If you've climbed Corkscrew, chances are as you're having a moment of divine intervention, popping champagne over your time, or receiving CPR, you would have come across the church positioned at the top of the climb, aptly on "Church Rd". Locals (or those who claim to be) didn't actually know if there were mass services held there at all, but what we can tell you is that it was built in 1886, is Anglican and belongs to St Paul. That makes it the oldest church we've found yet, and possibly will find considering we keep forgetting to stop at the damn things.




Some times there are roads that exist where you shouldn't be stopping every kilometre or hundred metres or corners, instead choosing to hammer along and just enjoy the ride. Gorge Road is one of these, linking Campbelltown at the base of the Adelaide Hills to the slight north east, to places like Cudlee Creek, Chain of Ponds and Checkers Hill.
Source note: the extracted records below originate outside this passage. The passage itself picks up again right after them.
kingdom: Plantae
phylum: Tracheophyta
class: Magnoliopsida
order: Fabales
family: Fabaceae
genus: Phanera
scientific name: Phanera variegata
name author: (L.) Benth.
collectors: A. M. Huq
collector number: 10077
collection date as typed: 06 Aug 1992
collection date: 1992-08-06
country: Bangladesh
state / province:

It was the former which we rode out to for coke, frosty fruits and respite from the heat.With this ~glamour shot~ already captured, Adrian took the chance to Time Trial it to the very end, or technically the very start of Gorge Rd some 22km away. A decision he would later regret as he spent a few moments vomiting in the car park of Lower Gorge Village in the company of an Italian woman that would normally be leaving his jaw dropped.